* Extract:
== == ==

2. ***Gloves: Gloves should be worn at all times, where appropriate, to prevent skin contact with contaminated surfaces. The type of glove worn should be appropriate to the task. If gloves are not typically required for the task, then any type of glove is acceptable, including latex gloves.
3. Eye protection: Eye protection must be worn at all times while on site.
3. Due to the current shortage of N95 respirators, the following Work Practice Controls should be followed:
1. Keep dust down by using engineering and work practice controls, specifically through the use of water delivery and dust collection systems.
2. Limit exposure time to the extent practicable.
3. Isolate workers in dusty operations by using a containment structure or distance to limit dust exposure to those employees who are conducting the tasks, thereby protecting nonessential workers and bystanders.
1. Institute a rigorous housekeeping program to reduce dust levels on the jobsite.
IV. Job Site Cleaning and Disinfecting
The Company has instituted regular housekeeping practices, which includes cleaning and disinfecting frequently used tools and equipment, and other elements of the work environment, where possible. Employees should regularly do the same in their assigned work areas.
1. Jobsite trailers and break/lunchroom areas will be cleaned at least once per day. Employees performing cleaning will be issued proper personal protective equipment (“PPE”), such as nitrile, latex, or vinyl gloves and gowns, as recommended by the CDC.
2. Any trash collected from the jobsite must be changed frequently by someone wearing nitrile, latex, or vinyl gloves.
3. Any portable jobsite toilets provided by the Company should be cleaned regularly during the workweek and disinfected on the inside. The Company will ensure that hand sanitizer dispensers are always filled. Frequently touched items (i.e. door pulls and toilet seats) will be disinfected frequently.
4. Vehicles and equipment/tools should be cleaned at least once per day and before change in operator or rider.
5. If an employee has tested positive for COVID-19, the Company will clean and disinfect those areas of the jobsite that a confirmed-positive individual may have come into contact with before employees can access that workspace again. The Company will also notify contractors or owners of any confirmed COVID-19 cases among its workers.
6. The Company will ensure that any disinfection shall be conducted using one of the following:
1. Common EPA List N household disinfectant;
2. Alcohol solution with at least 60% alcohol; or
3. Diluted household bleach solutions (these can be used if appropriate for the surface).

== == ==

* Source material:
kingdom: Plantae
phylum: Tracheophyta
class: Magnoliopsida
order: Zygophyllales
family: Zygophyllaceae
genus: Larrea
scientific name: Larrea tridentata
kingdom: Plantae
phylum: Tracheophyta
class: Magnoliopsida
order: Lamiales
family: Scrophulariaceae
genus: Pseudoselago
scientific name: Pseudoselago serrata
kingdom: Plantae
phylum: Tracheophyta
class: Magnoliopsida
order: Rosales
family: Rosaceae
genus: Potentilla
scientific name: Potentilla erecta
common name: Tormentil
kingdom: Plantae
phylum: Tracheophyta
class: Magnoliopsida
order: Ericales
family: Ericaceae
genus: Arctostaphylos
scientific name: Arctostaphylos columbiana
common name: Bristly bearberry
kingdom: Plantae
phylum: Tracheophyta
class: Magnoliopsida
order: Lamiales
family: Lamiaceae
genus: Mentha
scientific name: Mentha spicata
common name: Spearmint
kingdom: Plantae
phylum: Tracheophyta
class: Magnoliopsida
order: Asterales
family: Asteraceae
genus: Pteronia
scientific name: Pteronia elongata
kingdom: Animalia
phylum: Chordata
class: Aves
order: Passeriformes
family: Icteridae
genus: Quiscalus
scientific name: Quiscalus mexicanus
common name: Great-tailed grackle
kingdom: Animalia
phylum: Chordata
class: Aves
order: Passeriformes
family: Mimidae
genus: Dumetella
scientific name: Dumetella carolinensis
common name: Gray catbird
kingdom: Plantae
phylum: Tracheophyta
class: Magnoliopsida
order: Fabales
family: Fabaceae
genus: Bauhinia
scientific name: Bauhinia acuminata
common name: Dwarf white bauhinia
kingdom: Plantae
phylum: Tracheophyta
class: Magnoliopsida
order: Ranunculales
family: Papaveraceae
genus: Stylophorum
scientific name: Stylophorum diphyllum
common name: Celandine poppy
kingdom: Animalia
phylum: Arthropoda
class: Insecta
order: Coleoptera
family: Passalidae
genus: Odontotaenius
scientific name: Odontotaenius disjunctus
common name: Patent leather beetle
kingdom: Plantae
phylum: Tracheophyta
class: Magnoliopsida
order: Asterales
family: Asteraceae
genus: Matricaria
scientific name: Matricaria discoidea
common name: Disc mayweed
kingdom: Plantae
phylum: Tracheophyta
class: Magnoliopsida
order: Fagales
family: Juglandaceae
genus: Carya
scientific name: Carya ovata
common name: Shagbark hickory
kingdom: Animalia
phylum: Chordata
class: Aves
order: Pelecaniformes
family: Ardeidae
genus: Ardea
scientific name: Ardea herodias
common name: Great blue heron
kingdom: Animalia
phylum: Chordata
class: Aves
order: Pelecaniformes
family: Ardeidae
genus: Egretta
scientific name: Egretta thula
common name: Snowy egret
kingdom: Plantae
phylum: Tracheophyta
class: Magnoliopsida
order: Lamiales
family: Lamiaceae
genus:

== == ==

* About this exercise: Which three options does the jobsite safety text permit for any disinfection the Company carries out?

* Solution to this problem:
- Common EPA List N household disinfectant
- Alcohol solution with at least 60% alcohol
- Diluted household bleach solutions (if appropriate for the surface)